Sure, I can be hot-headed but I never knew I’m hot-blooded too, until recently.
Everyone warned me to prepare myself mentally for my first Texan summer. Before I arrived in Austin, I winced whenever I heard my friends complain about how unbearable the scorching summers are.
When I arrived at the airport from Portland, I felt oddly comfortable. After enduring the rainiest and coldest excuse of a spring/ summer in Vancouver, I was relieved to feel my pores open up. There and then, I soaked up the heat into my perma-chilly body.
With all respect, Texas heat is no laughing matter. I sweat from walking mere steps from my car to the closest air conditioned establishment. The most intolerable moment is opening the car door after it’s been baking under the unrelenting sun. From the dizzying suffocation of the furnace-hot air to the sharp sear on my legs from the leather seats, entering a hot Texan car can be summed up as: inhumane.
Besides that, I discovered that I prefer the dry heat over Vancouver’s constant, nippy drizzle. I love the sweltering walk to the pool and diving into the revitalizing water. Watching the sunset on an outdoor patio, with mist from the whirring fans superficially cooling my skin, a chilled cocktail has never tasted so good. I’m never stranded outside wearing the wrong shoes when the sky changes its mind; flip flops are infallible.
Then there’s this: grilling the most robust summer vegetables, throwing on a thick slab of meat, and attempting to cool off with pitchers of sangria. Call me a simpleton but these are the days that I live for. It’s too hot to cook anything elaborate so I’ve been on a grilled salad kick (here and here). I also load up on peaches, avocados, mangoes, and whatever else is pricier back home.
Then there are Hatch Chiles (aka Hatch Green Chiles or Hatch Peppers). Hailing from New Mexico, these long, fleshy green peppers are so well-loved that they have a dedicated festival every Labor Day. Having never heard of them before heading down South, I relied on @TheRealMrFury to show me how to prep them. There are mild and hot varieties, and some stores even sell them roasted. We naturally decided to take matters into our own hands.
Wielding his blowtorch, he charred and blistered the skin meticulously until not a speck of green could be found. He placed them in a bowl and covered it with a towel. We proceeded to grill a fennel bulb that I carefully cut into six wedges with the layers intact. We shaved half a red onion and soaked it in ice water to take away the sting. Not wanting to mask the Hatch chiles’ flavour, we incorporated some mild goat’s cheese and a creamy avocado.

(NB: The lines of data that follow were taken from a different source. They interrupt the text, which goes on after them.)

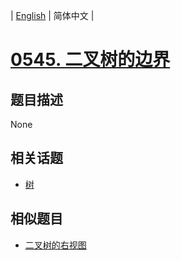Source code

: 
| [English](README_EN.md) | 简体中文 |
# [0545. 二叉树的边界](https://leetcode-cn.com/problems/boundary-of-binary-tree/)
## 题目描述
None
## 相关话题
- [树](https://leetcode-cn.com/tag/tree)
## 相似题目
- [二叉树的右视图](../binary-tree-right-side-view/README.md)
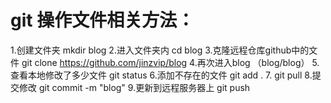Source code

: # git 操作文件相关方法：
1.创建文件夹 mkdir blog
2.进入文件夹内 cd blog
3.克隆远程仓库github中的文件 git clone https://github.com/jinzvip/blog
4.再次进入blog （blog/blog）
5.查看本地修改了多少文件 git status
6.添加不存在的文件  git add .
7. git pull
8.提交修改 git commit -m "blog"
9.更新到远程服务器上 git push

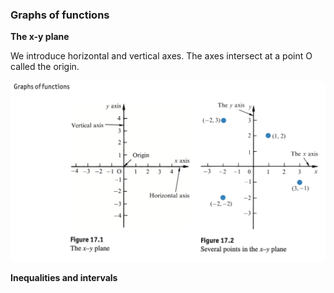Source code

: ### Graphs of functions

**The x-y plane**

We introduce horizontal and vertical axes. The axes intersect at a point O called the origin.

<img src="./img/Graphs of functions.png" width=600px style="border-radius: 10px"/>

**Inequalities and intervals**
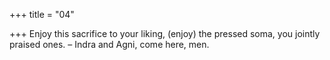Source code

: +++
title = "04"

+++
Enjoy this sacrifice to your liking, (enjoy) the pressed soma, you jointly  praised ones.
– Indra and Agni, come here, men.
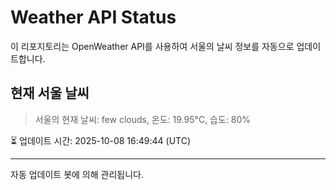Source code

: 
# Weather API Status

이 리포지토리는 OpenWeather API를 사용하여 서울의 날씨 정보를 자동으로 업데이트합니다.

## 현재 서울 날씨
> 서울의 현재 날씨: few clouds, 온도: 19.95°C, 습도: 80%

⏳ 업데이트 시간: 2025-10-08 16:49:44 (UTC)

---
자동 업데이트 봇에 의해 관리됩니다.
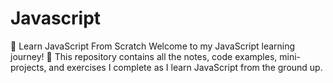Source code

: # Javascript
📘 Learn JavaScript From Scratch Welcome to my JavaScript learning journey! 🚀 This repository contains all the notes, code examples, mini-projects, and exercises I complete as I learn JavaScript from the ground up.  
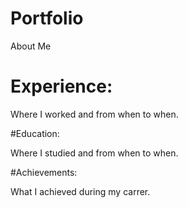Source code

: # Portfolio
About Me
# Experience:

Where I worked and from when to when.

#Education:

Where I studied and from when to when.

#Achievements:

What I achieved during my carrer.
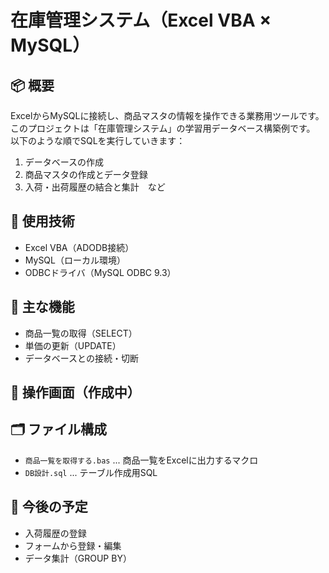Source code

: # 在庫管理システム（Excel VBA × MySQL）

## 📦 概要
ExcelからMySQLに接続し、商品マスタの情報を操作できる業務用ツールです。
このプロジェクトは「在庫管理システム」の学習用データベース構築例です。
以下のような順でSQLを実行していきます：

1. データベースの作成
2. 商品マスタの作成とデータ登録
3. 入荷・出荷履歴の結合と集計　など

## 🔧 使用技術
- Excel VBA（ADODB接続）
- MySQL（ローカル環境）
- ODBCドライバ（MySQL ODBC 9.3）

## 🔁 主な機能
- 商品一覧の取得（SELECT）
- 単価の更新（UPDATE）
- データベースとの接続・切断

## 📸 操作画面（作成中）

## 🗂 ファイル構成
- `商品一覧を取得する.bas` ... 商品一覧をExcelに出力するマクロ
- `DB設計.sql` ... テーブル作成用SQL

## 📝 今後の予定
- 入荷履歴の登録
- フォームから登録・編集
- データ集計（GROUP BY）
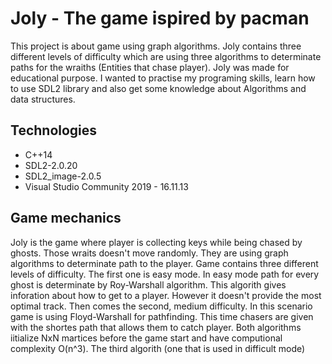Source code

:# Joly - The game ispired by pacman
This project is about game using graph algorithms. Joly contains three different levels of difficulty which are using three algorithms to determinate paths for the wraiths (Entities that chase player). Joly was made for educational purpose. I wanted to practise my programing skills, learn how to use SDL2 library and also get some knowledge about Algorithms and data structures.

## Technologies
* C++14
* SDL2-2.0.20
* SDL2_image-2.0.5
* Visual Studio Community 2019 - 16.11.13

## Game mechanics
Joly is the game where player is collecting keys while being chased by ghosts. Those wraits doesn't move randomly. They are using graph algorithms to determinate path to the player. Game contains three different levels of difficulty. The first one is easy mode. In easy mode path for every ghost is determinate by Roy-Warshall algorithm. This algorith gives inforation about how to get to a player. However it doesn't provide the most optimal track. Then comes the second, medium difficulty. In this scenario game is using Floyd-Warshall for pathfinding. This time chasers are given with the shortes path that allows them to catch player. Both algorithms iitialize NxN martices before the game start and have computional complexity O(n^3). The third algorith (one that is used in difficult mode) 
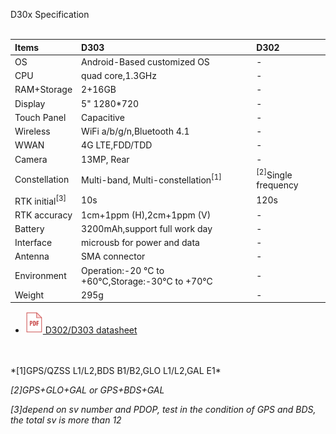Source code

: <span id="dev_docs" class="markdown-body-normal-header">D30x Specification
</span>
<br>
<br>


  | Items | D303 | D302 |
  | :----- | :----- | :---- |
  | OS | Android-Based customized OS | - |
  | CPU | quad core,1.3GHz | - |
  | RAM+Storage | 2+16GB | - |
  | Display | 5" 1280*720 | - |
  | Touch Panel | Capacitive | - |
  | Wireless | WiFi a/b/g/n,Bluetooth 4.1 | - |
  | WWAN | 4G LTE,FDD/TDD | - |
  | Camera | 13MP, Rear | - |
  | Constellation | Multi-band, Multi-constellation<sup>[1]</sup> | <sup>[2]</sup>Single frequency |
  | RTK initial<sup>[3]</sup> | 10s | 120s |
  | RTK accuracy | 1cm+1ppm (H),2cm+1ppm (V) | - |
  | Battery | 3200mAh,support full work day | - |
  | Interface | microusb for power and data | - |
  | Antenna | SMA connector | - |
  | Environment | Operation:-20 &deg;C to +60&deg;C,Storage:-30&deg;C to +70&deg;C | - |
  | Weight | 295g | - |
  
  - [![](images/pdf.png)&nbsp;D302/D303 datasheet](download/D30X_DS_EN.pdf)
<br>
<br>
*[1]GPS/QZSS L1/L2,BDS B1/B2,GLO L1/L2,GAL E1*

*[2]GPS+GLO+GAL or GPS+BDS+GAL*

*[3]depend on sv number and PDOP, test in the condition of GPS and BDS, the total sv is more than 12*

After removing the skin and de-seeding the chiles, I popped a few pieces into my mouth. They’re juicy, sweet, and have a bright green flavour with a tinge of a pleasantly bitter aftertaste. The heat built up ever so slowly, starting at the jaw and creeping to the tip of the tongue. The avocado and goat’s cheese’s cooling affect tamed the heat – thank goodness. These humble looking peppers definitely lived up to their hype. If you’re ever down South in the summer, give these delicately hot peppers a try.
Heat on heat is the only way to go.
Hatch Green Chile Pepper Salad Recipe
- 3 Hatch chiles. Substitute with poblanos if not available
- 1 fennel bulb, cut into 6 wedges
- 1 avocado, sliced
- 1/2 red onion, shaved thinly and soaked in ice water
- 1/2 cup goat cheese
- 1 lime, zest and juice
- olive oil
- salt and cayenne pepper
- Char the chile with a blowtorch or directly on the flame over a gas stove. Place the chile in a bowl and cover tightly until cooled
- Meanwhile, rub the fennel bulbs with oil, salt, and pepper. Grill slowly until tender.
- Peel and de-seed, and slice the cooled chile.
- To plate, place three fennel bulbs on the plate. Divide the chile in between. Place the avocado slices on the fennel and top with goat’s cheese. Scatter the onion shavings on top.
- Whisk together the lime juice and zest, 1/4 cup of oil, 1 tsp honey, salt and cayenne pepper to taste. Drizzle on the salad and sprinkle on additional cayenne pepper.